Nun erst ist Portugal gewahr geworden, daß es, als es alle seine indischen und
afrikanischen Reiche verlor, doch die wertvollste seiner ȟberseeischen
Provinzen« gerade mit dem Lande behielt, das seine »Lusiaden« nicht
besungen und das nur seine Ärmsten und Ausgestoßenen besiedelt.
Der dritte Akt dieser Tragikomödie des Golds spielt ungefähr siebzig Jahre
später und bringt die tragische Wendung. Die erste Szene ist Vila Rica und
Vila Real, verändert und doch unverändert. Unverändert die Landschaft mit
ihren dunkelgrünen oder nackten Bergen, mit dem unwillig durch die engen
Täler sich vorstoßenden Fluß. Verändert aber die Stadt; hohe, helle, mächtige
Kirchen, innen mit Bildwerk und Skulpturen reich geschmückt, haben sich
hoch auf den Hügeln erhoben, um den Palast des Gouverneurs sich stattliche
Häuser geschafft; eine ansehnliche und vermögende Bevölkerung hat sich
gesammelt, aber es ist nicht die verschwenderische, die fröhlich belebte mehr
von gestern und vorgestern. Etwas ist fort, was den Straßen und Tavernen und
Geschäften die lebendige Regsamkeit gab, etwas ist fort, das die Blicke der
Menschen erleuchtete, ihre Bewegungen frischer und lebendiger machte,
etwas ist fort, was die Atmosphäre hier feurig und fiebrig machte. Und dieses
Etwas ist das Gold. Noch immer strömt und schäumt der Fluß und wirft in
seinem Lauf zerriebenes Gestein als Sand an die Ufer, aber soviel man ihn
auch schütteln mag in Sieben und gewässert durch Abläufe treibt, er bleibt
nur wertloser Sand. Nicht mehr finden sich wie einst die schweren,
glänzenden Körner darin, vorbei sind die Jahre, wo, um sich zu bereichern, es
genügte, fünfzig oder hundert Sklaven hinzustellen, die in Holzschüsseln den
Sand schwenkten und schwenkten und schwenkten und dann unten am
Grunde jedesmal ein paar Unzen der vollwichtigen Körner blieben. Das Gold
des Rio das Velhas war nur Schwemmgold gewesen, Oberflächengold und ist
nun abgeschöpft. Um es aus den Tiefen des Berges zu holen, ist mühselige
technische Arbeit vonnöten, der die Zeit und das Land noch nicht gewachsen
ist. Und so kommt die Wendung: Vila Rica wird Vila Pobre, eine arme Stadt.

____________

ZU BEARBEITEN
1. Welchen Orten gab laut dem Text über das Gold in Vila Rica das verschwundene „Etwas“ die lebendige Regsamkeit? Zähle sie alle auf.
2. Gib den Text über das Gold in Vila Rica von "Nun erst ist" bis einschließlich "und Ausgestoßenen besiedelt." wieder und setze dabei "Armen" an die Stelle von "Ärmsten".
Das anschließende Material stammt aus einer anderen Quelle.

____________

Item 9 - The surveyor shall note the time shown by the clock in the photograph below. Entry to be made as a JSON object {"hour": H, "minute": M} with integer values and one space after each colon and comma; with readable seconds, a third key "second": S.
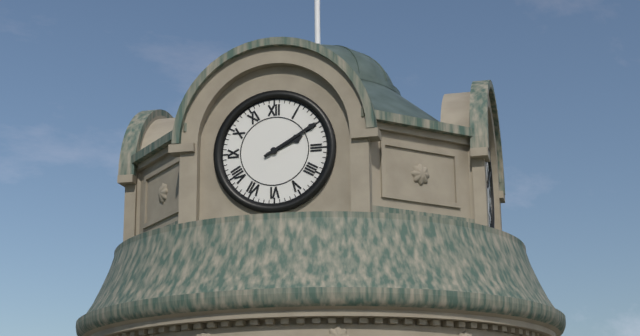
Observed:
{"hour": 2, "minute": 10}
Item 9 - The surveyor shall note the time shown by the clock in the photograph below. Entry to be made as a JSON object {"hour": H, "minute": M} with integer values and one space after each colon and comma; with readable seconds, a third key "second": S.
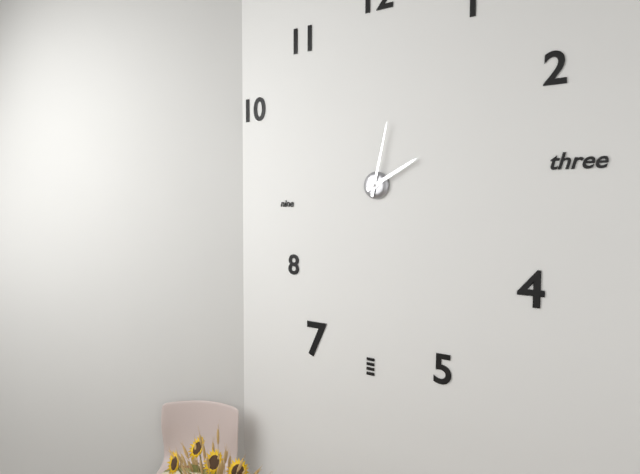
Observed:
{"hour": 2, "minute": 2}
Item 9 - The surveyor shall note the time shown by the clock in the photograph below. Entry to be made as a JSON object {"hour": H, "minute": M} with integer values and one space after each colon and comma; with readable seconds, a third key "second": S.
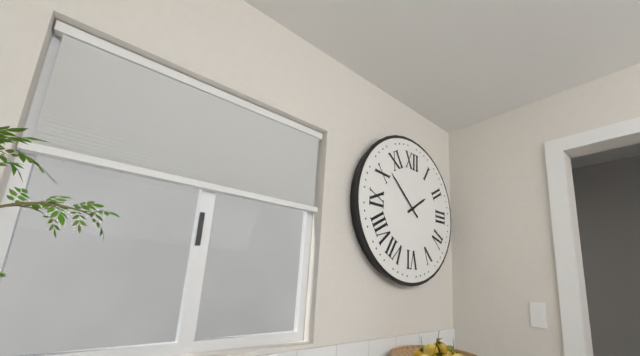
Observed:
{"hour": 1, "minute": 52}
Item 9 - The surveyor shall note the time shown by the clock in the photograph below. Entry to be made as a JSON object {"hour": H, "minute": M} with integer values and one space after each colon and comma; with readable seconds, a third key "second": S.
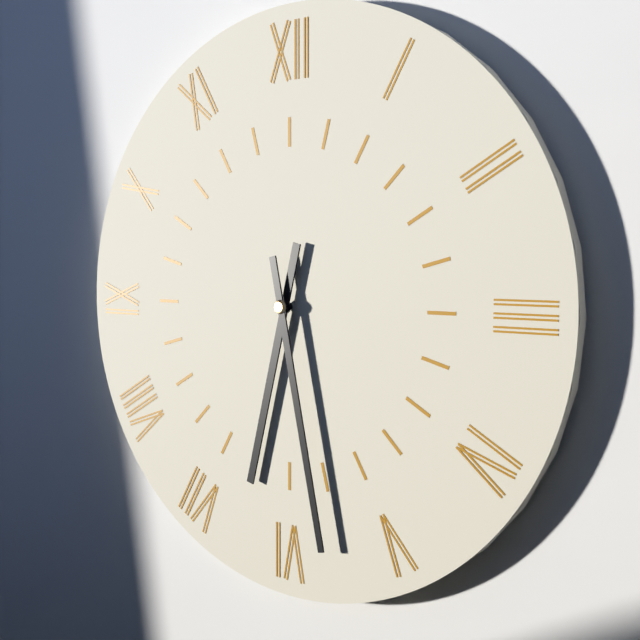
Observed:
{"hour": 6, "minute": 28}
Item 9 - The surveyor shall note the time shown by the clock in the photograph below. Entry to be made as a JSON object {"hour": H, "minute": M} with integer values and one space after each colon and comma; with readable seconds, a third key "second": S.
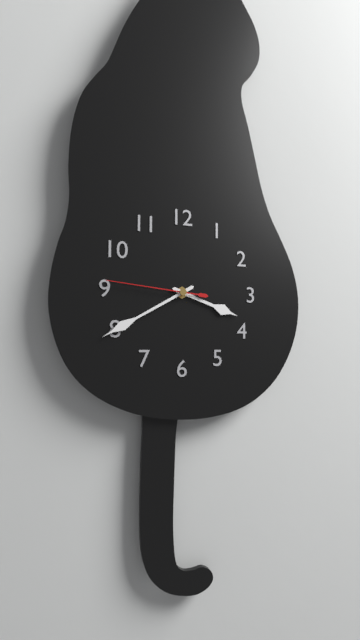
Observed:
{"hour": 3, "minute": 40, "second": 46}
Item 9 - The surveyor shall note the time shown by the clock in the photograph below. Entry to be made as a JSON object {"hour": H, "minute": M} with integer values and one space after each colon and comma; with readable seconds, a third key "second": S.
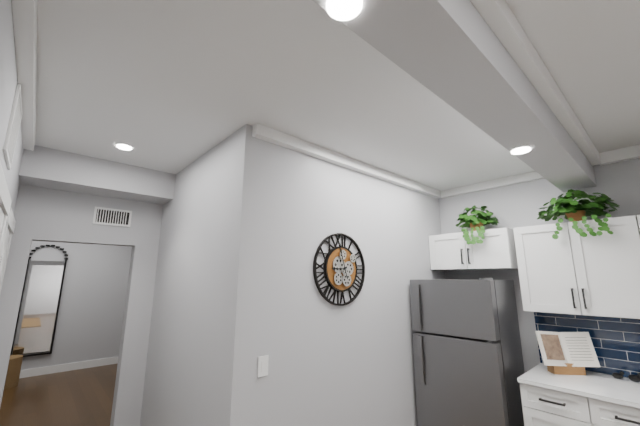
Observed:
{"hour": 8, "minute": 57}
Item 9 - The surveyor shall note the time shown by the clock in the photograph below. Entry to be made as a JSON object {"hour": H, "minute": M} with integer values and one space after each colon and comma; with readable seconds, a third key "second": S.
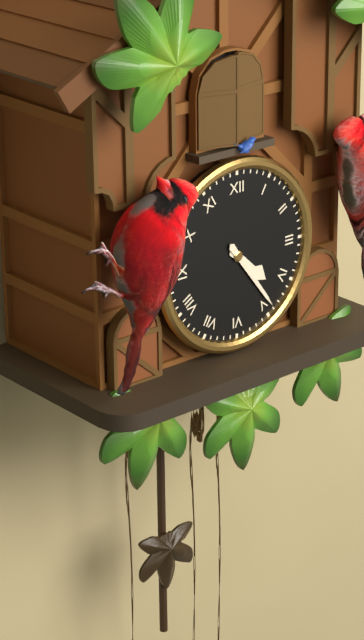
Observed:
{"hour": 4, "minute": 24}
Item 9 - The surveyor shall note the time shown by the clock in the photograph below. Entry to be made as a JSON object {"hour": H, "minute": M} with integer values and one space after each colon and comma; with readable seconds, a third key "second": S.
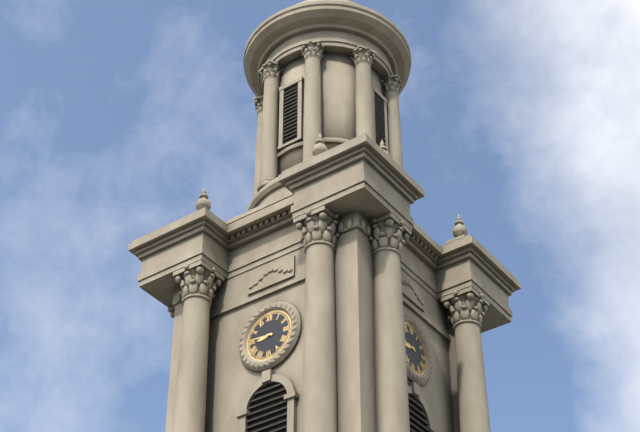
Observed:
{"hour": 8, "minute": 46}
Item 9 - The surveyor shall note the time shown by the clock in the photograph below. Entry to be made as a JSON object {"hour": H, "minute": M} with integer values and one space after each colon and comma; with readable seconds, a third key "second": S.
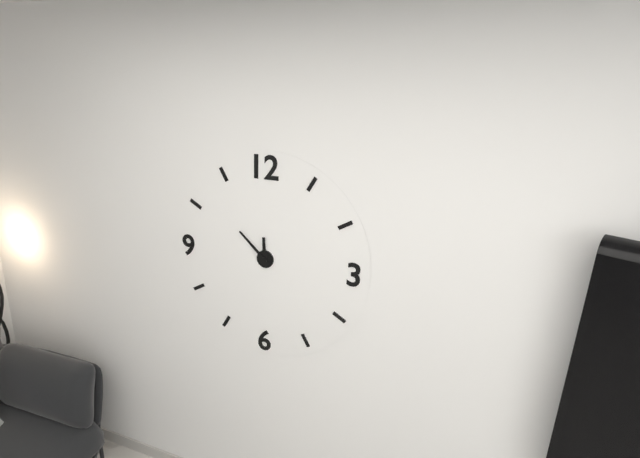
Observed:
{"hour": 11, "minute": 52}
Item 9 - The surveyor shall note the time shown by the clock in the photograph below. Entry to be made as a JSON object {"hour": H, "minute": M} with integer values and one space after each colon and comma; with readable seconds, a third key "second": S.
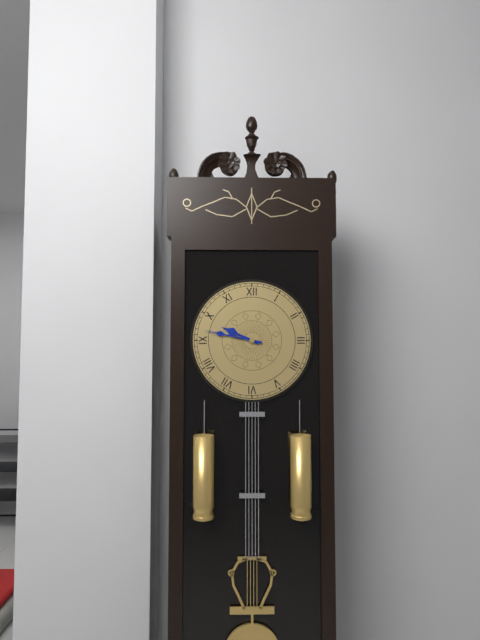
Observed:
{"hour": 9, "minute": 47}
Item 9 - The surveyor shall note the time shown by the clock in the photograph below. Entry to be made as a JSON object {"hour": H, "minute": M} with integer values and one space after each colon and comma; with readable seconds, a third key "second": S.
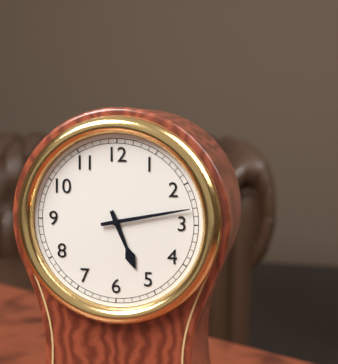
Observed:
{"hour": 5, "minute": 13}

____________

LÖSUNGEN IM EINZELNEN
1. Straßen, Tavernen, Geschäfte

2.
Nun erst ist Portugal gewahr geworden, daß es, als es alle seine indischen und
afrikanischen Reiche verlor, doch die wertvollste seiner ȟberseeischen
Provinzen« gerade mit dem Lande behielt, das seine »Lusiaden« nicht
besungen und das nur seine Armen und Ausgestoßenen besiedelt.